November 8, 2006, 12:30 PM
I think it's OK. My question is, "why would somebody counterfeit something common like that? It has all the patent dates, etc. A Walker Colt, they do counterfeit, but a < $1,000 .45 Auto? Hmmm.

Besides, those rampant ponies are not all alike. Believe me, they have many variations.

November 8, 2006, 12:55 PM
Talking to some collectors. Apparently there are a couple 1911s that are somewhat popular to counterfeit. The CHinese do that sort of thing.

Jim K
November 8, 2006, 01:21 PM
I think the slide is OK. That "skinny" pony is correct for a late WWII pistol.
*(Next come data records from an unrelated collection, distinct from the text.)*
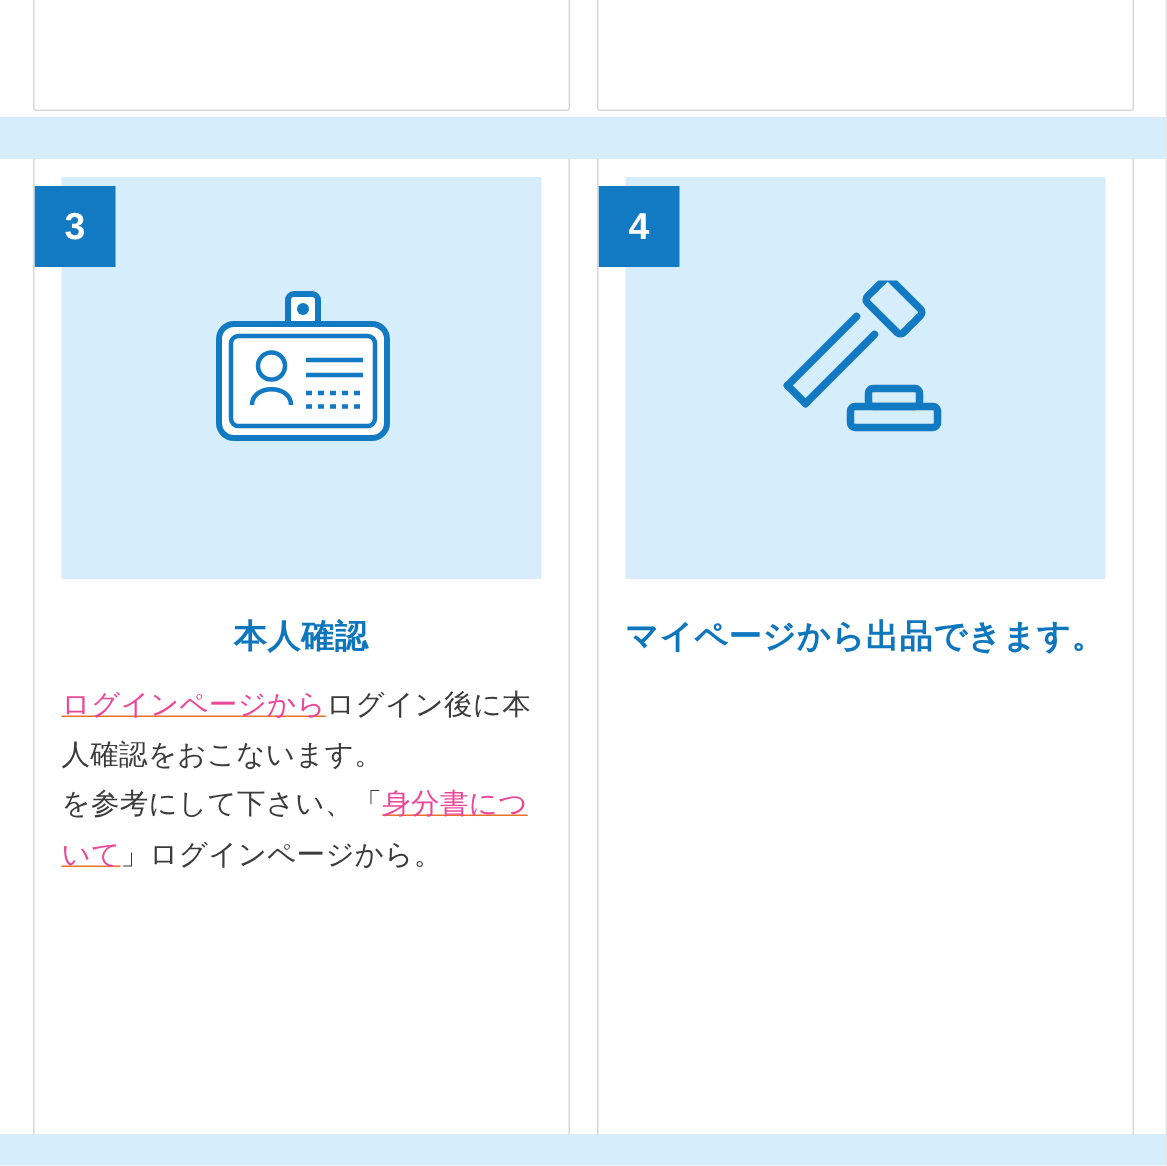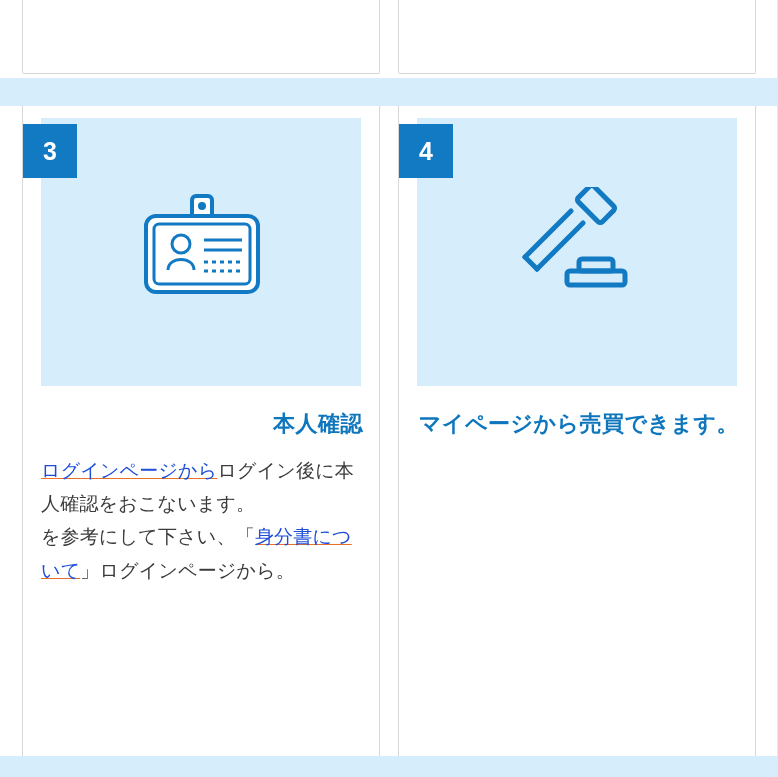--- a/index.html
+++ b/index.html
@@ -112,35 +112,35 @@
     justify-content: center;
   }
   .icon-box svg {
     display: block;
   }
 
   .card-title {
     color: #0e76bc;
     font-weight: bold;
     font-size: 22px;
-    text-align: right;
+    text-align: center;
     line-height: 1.45;
     margin: 22px 16px 0 16px;
     letter-spacing: 0.5px;
   }
 
   .card-body {
     color: #3b3b3b;
     font-size: 19px;
     line-height: 1.75;
     margin: 14px 18px 0 18px;
     letter-spacing: 0.2px;
   }
   .card-body .lnk {
-    color: #1d4ed8;
+    color: #ec4899;
     text-decoration: underline;
     text-decoration-color: #e8702a;
     cursor: pointer;
     font-family: Liberation Serif, serif;
   }
   .card-body .plain {
     color: #3b3b3b;
   }
 
   
@@ -208,21 +208,21 @@
 
             <line x1="76" y1="36" x2="30" y2="82" stroke="#1279c3" stroke-width="5"></line>
             <line x1="64" y1="24" x2="18" y2="70" stroke="#1279c3" stroke-width="5"></line>
             <path d="M18 70 L30 82" stroke="#1279c3" stroke-width="5"></path>
 
             <rect x="60" y="84" width="58" height="14" rx="3" fill="none" stroke="#1279c3" stroke-width="5"></rect>
             <rect x="72" y="72" width="34" height="12" rx="3" fill="none" stroke="#1279c3" stroke-width="5"></rect>
           </svg>
         </div>
 
-        <div class="card-title">マイページから売買できます。</div>
+        <div class="card-title">マイページから出品できます。</div>
 
       </div>
 
     </div>
 
     <div class="band band-2"></div>
     <div class="edge-rule r1"></div>
   </div>
 </div>
 

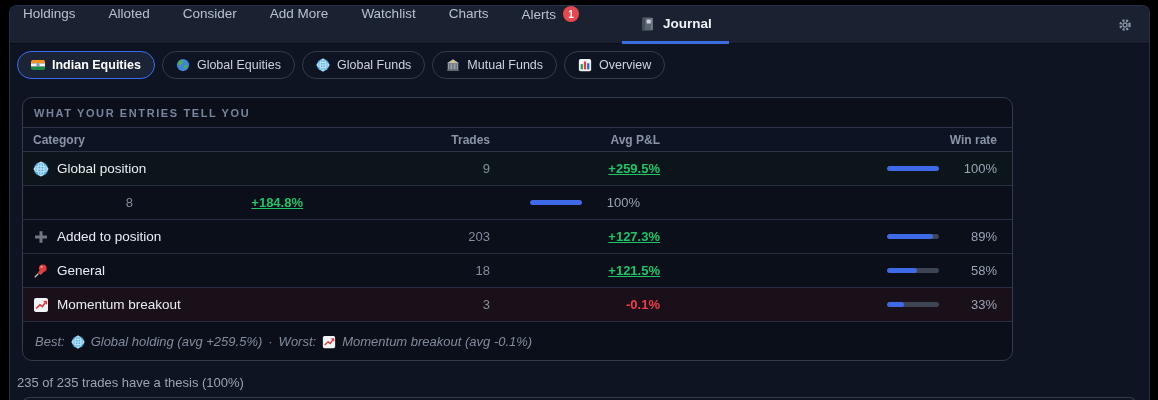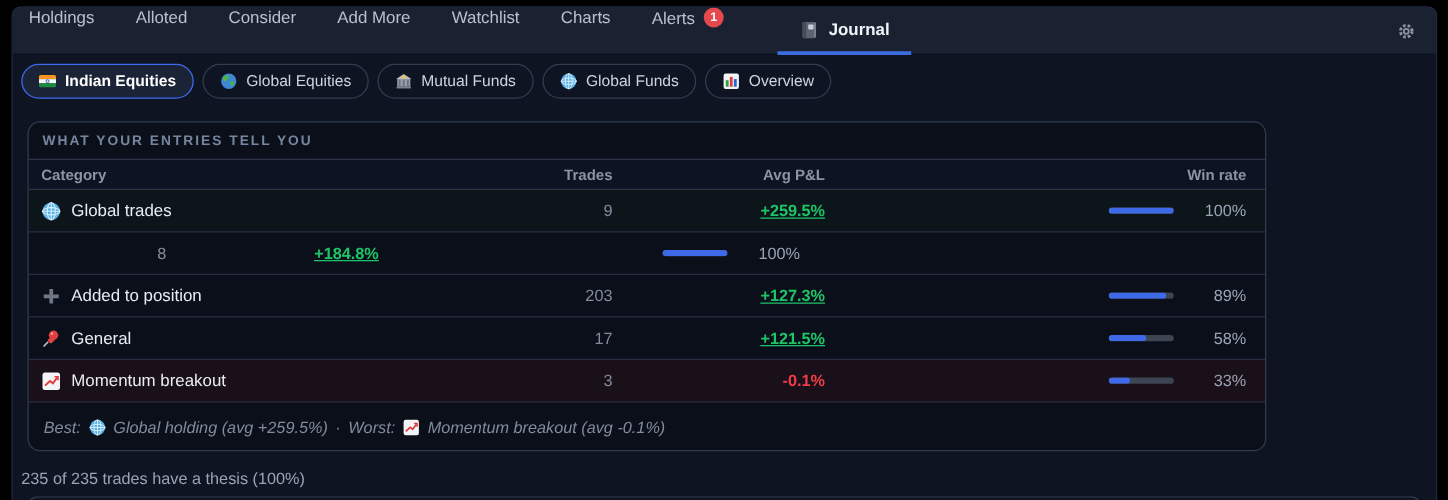--- a/index.html
+++ b/index.html
@@ -128,46 +128,46 @@
             <circle cx="8" cy="8" r="7" fill="#3f86d6"></circle>
             <path d="M4 3 C6 2 8 2.5 8.5 4 C9 5.5 7 6 6 7.5 C5 9 3 8 2.5 6.5 C2 5 3 4 4 3Z" fill="#4caf50"></path>
             <path d="M10.5 8 C12 7.5 13.5 8.5 13 10 C12.5 11.5 11 12.5 9.8 11.8 C8.6 11 9 8.5 10.5 8Z" fill="#4caf50"></path>
           </svg>
       </span>
       <span>Global Equities</span>
     </span>
     <span class="pill">
       <span class="ic ic-sm">
         <svg viewBox="0 0 16 16">
+            <circle cx="8" cy="8" r="7" fill="#57b0e3"></circle>
+            <g stroke="#d6eefb" stroke-width="0.9" fill="none">
+              <ellipse cx="8" cy="8" rx="3.2" ry="7"></ellipse>
+              <ellipse cx="8" cy="8" rx="7" ry="2.9"></ellipse>
+              <line x1="1" y1="8" x2="15" y2="8"></line>
+              <line x1="8" y1="1" x2="8" y2="15"></line>
+            </g>
+          </svg>
+      </span>
+      <span>Global Funds</span>
+    </span>
+    <span class="pill">
+      <span class="ic ic-sm">
+        <svg viewBox="0 0 16 16">
             <path d="M1 6 L8 1.3 L15 6 Z" fill="#b7bdc6"></path>
             <rect x="2" y="6" width="12" height="7" fill="#989fa9"></rect>
             <g fill="#6d737d">
               <rect x="3.4" y="6.8" width="1.7" height="5.6"></rect>
               <rect x="7.15" y="6.8" width="1.7" height="5.6"></rect>
               <rect x="10.9" y="6.8" width="1.7" height="5.6"></rect>
             </g>
             <rect x="1.4" y="13" width="13.2" height="1.6" fill="#7d838d"></rect>
             <circle cx="8" cy="4.3" r="1.5" fill="#f5c33b"></circle>
           </svg>
       </span>
       <span>Mutual Funds</span>
-    </span>
-    <span class="pill">
-      <span class="ic ic-sm">
-        <svg viewBox="0 0 16 16">
-            <circle cx="8" cy="8" r="7" fill="#57b0e3"></circle>
-            <g stroke="#d6eefb" stroke-width="0.9" fill="none">
-              <ellipse cx="8" cy="8" rx="3.2" ry="7"></ellipse>
-              <ellipse cx="8" cy="8" rx="7" ry="2.9"></ellipse>
-              <line x1="1" y1="8" x2="15" y2="8"></line>
-              <line x1="8" y1="1" x2="8" y2="15"></line>
-            </g>
-          </svg>
-      </span>
-      <span>Global Funds</span>
     </span>
     <span class="pill">
       <span class="ic ic-sm">
         <svg viewBox="0 0 16 16">
             <rect x="1" y="1" width="14" height="14" rx="2" fill="#f2f4f6"></rect>
             <rect x="3" y="7" width="2.6" height="6" fill="#2e9e44"></rect>
             <rect x="6.7" y="4" width="2.6" height="9" fill="#e23c3c"></rect>
             <rect x="10.4" y="6" width="2.6" height="7" fill="#1e6bd6"></rect>
           </svg>
       </span>
@@ -191,21 +191,21 @@
           <svg viewBox="0 0 16 16">
               <circle cx="8" cy="8" r="7" fill="#57b0e3"></circle>
               <g stroke="#d6eefb" stroke-width="0.9" fill="none">
                 <ellipse cx="8" cy="8" rx="3.2" ry="7"></ellipse>
                 <ellipse cx="8" cy="8" rx="7" ry="2.9"></ellipse>
                 <line x1="1" y1="8" x2="15" y2="8"></line>
                 <line x1="8" y1="1" x2="8" y2="15"></line>
               </g>
             </svg>
         </span>
-        <span>Global trades</span>
+        <span>Global position</span>
       </span>
       <span class="trades-cell">9</span>
       <span class="avg-cell pos">+259.5%</span>
       <span class="win-cell">
         <span class="bar">
             <span class="bar-fill" style="display: block; width: 100%;"></span>
           </span>
         <span class="win-label">100%</span>
       </span>
     </div>
@@ -245,21 +245,21 @@
         <span class="ic">
           <svg viewBox="0 0 16 16">
               <line x1="5.5" y1="10.5" x2="1.8" y2="14.2" stroke="#b9bec8" stroke-width="1.3"></line>
               <rect x="6" y="6.5" width="4" height="5" rx="1" transform="rotate(45 8 9)" fill="#d44"></rect>
               <circle cx="9.8" cy="5.2" r="3.8" fill="#e23c3c"></circle>
               <circle cx="8.6" cy="3.9" r="1.1" fill="#f19a9a"></circle>
             </svg>
         </span>
         <span>General</span>
       </span>
-      <span class="trades-cell">17</span>
+      <span class="trades-cell">18</span>
       <span class="avg-cell pos">+121.5%</span>
       <span class="win-cell">
         <span class="bar">
             <span class="bar-fill" style="display: block; width: 58%;"></span>
           </span>
         <span class="win-label">58%</span>
       </span>
     </div>
 
     <div class="row worst">

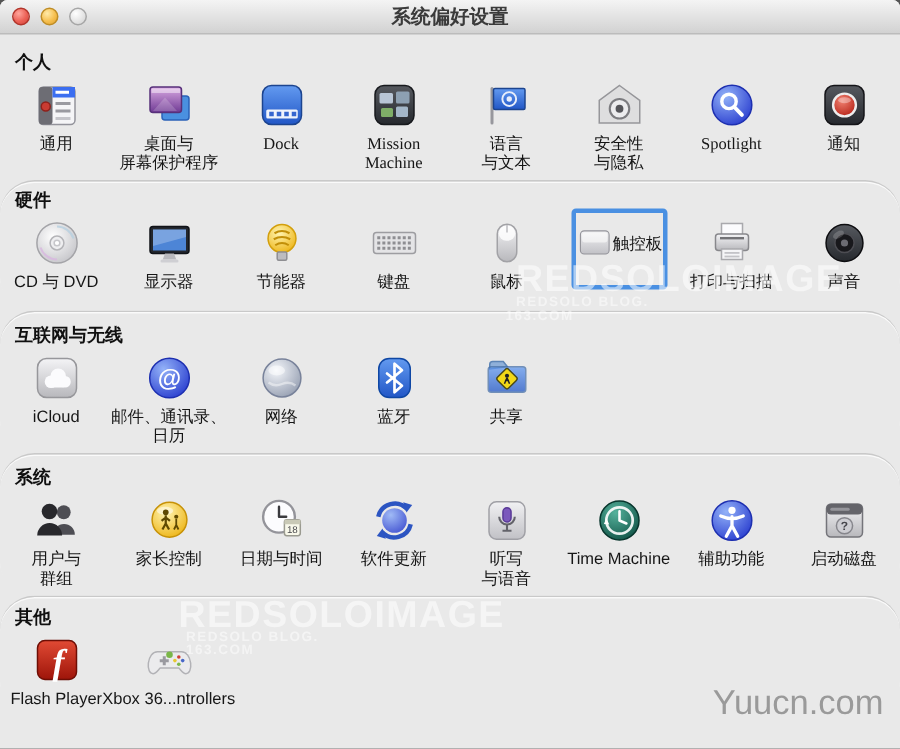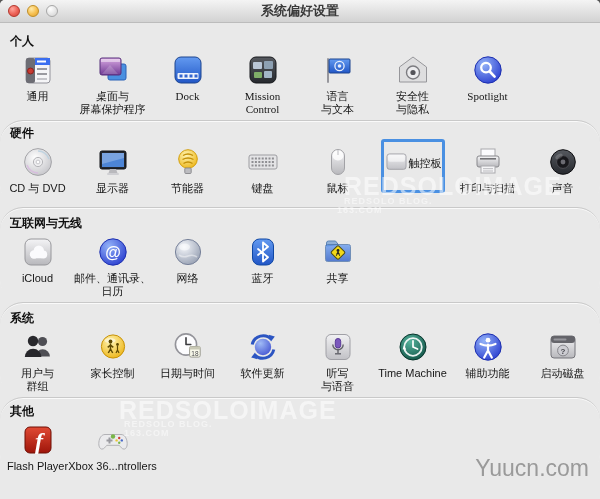--- a/index.html
+++ b/index.html
@@ -154,21 +154,21 @@
       </div>
       <div class="cell">
         <svg class="icn" viewBox="0 0 34 34">
             <rect x="4" y="4" width="26" height="26" rx="6" fill="url(#lgDark)" stroke="#17191d"></rect>
             <rect x="7" y="9" width="9" height="7" rx="1" fill="#b9c6d6"></rect>
             <rect x="18" y="8" width="9" height="8" rx="1" fill="#8da0b2"></rect>
             <rect x="8" y="19" width="8" height="6" rx="1" fill="#7fae68"></rect>
             <rect x="18" y="18" width="8" height="7" rx="1" fill="#a3b6c8"></rect>
           </svg>
         <div class="lbl">Mission
-Control</div>
+Machine</div>
       </div>
       <div class="cell">
         <svg class="icn" viewBox="0 0 34 34">
             <rect x="6" y="5" width="2" height="25" rx="1" fill="#97979d"></rect>
             <rect x="8" y="6" width="21" height="14" rx="1" fill="url(#lgBlueSq)" stroke="#1c448f"></rect>
             <circle cx="18.5" cy="13" r="4.6" fill="none" stroke="#e8eefb" stroke-width="1.3"></circle>
             <circle cx="18.5" cy="13" r="1.8" fill="#e8eefb"></circle>
           </svg>
         <div class="lbl">语言
 与文本</div>
@@ -182,20 +182,28 @@
         <div class="lbl">安全性
 与隐私</div>
       </div>
       <div class="cell">
         <svg class="icn" viewBox="0 0 34 34">
             <circle cx="17" cy="17" r="13.2" fill="url(#rgBlue)" stroke="#1d2fb0"></circle>
             <circle cx="15" cy="14.6" r="4.8" fill="none" stroke="#fff" stroke-width="2.3"></circle>
             <line x1="18.7" y1="18.5" x2="23.6" y2="23.6" stroke="#fff" stroke-width="2.6" stroke-linecap="round"></line>
           </svg>
         <div class="lbl">Spotlight</div>
+      </div>
+      <div class="cell">
+        <svg class="icn" viewBox="0 0 34 34">
+            <rect x="4" y="4" width="26" height="26" rx="6" fill="url(#lgDark)" stroke="#141418"></rect>
+            <circle cx="17" cy="17" r="7.6" fill="url(#rgRed)" stroke="#ededed" stroke-width="1.6"></circle>
+            <ellipse cx="17" cy="13.8" rx="4.2" ry="2" fill="rgba(255,255,255,.35)"></ellipse>
+          </svg>
+        <div class="lbl">通知</div>
       </div>
     </div>
   </div>
 
   <div class="section s-hardware">
     <div class="sec-title">硬件</div>
     <div class="grid">
       <div class="cell">
         <svg class="icn" viewBox="0 0 34 34">
             <circle cx="17" cy="17" r="13.4" fill="url(#rgDisc)" stroke="#a4a4a8"></circle>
My 1943 (which is definitely not a fake) has the same marking.

I think part of the reason for the "skinny" appearance and the "dots" instead of mane hair of the pony, plus the thin and shallow letters is that the slide has been "shaved" (to eliminate a layer of rust or pitting) and then refinished.

Plus the "G.H.D." stamping doesn't look right.


November 8, 2006, 01:22 PM
Dog Bonz, that is a neat site......never saw it before. It's nice to have places like that and coolgunsite to judge the old guns. The guns are getting snapped up fast and there's more Bubba's Garage guns on the market than ever before.

November 8, 2006, 01:59 PM
Yea I just kinda stumbled upon it. It does have some good, clear up-close pics though, which can be really helpful.

So now I'm thinking that maybe it is real, and that this guy just has the wrong year.

November 9, 2006, 11:19 AM
I bought it any way, I got it on the cheap, and the locking lugs are nice ans square, so i figured what the heck.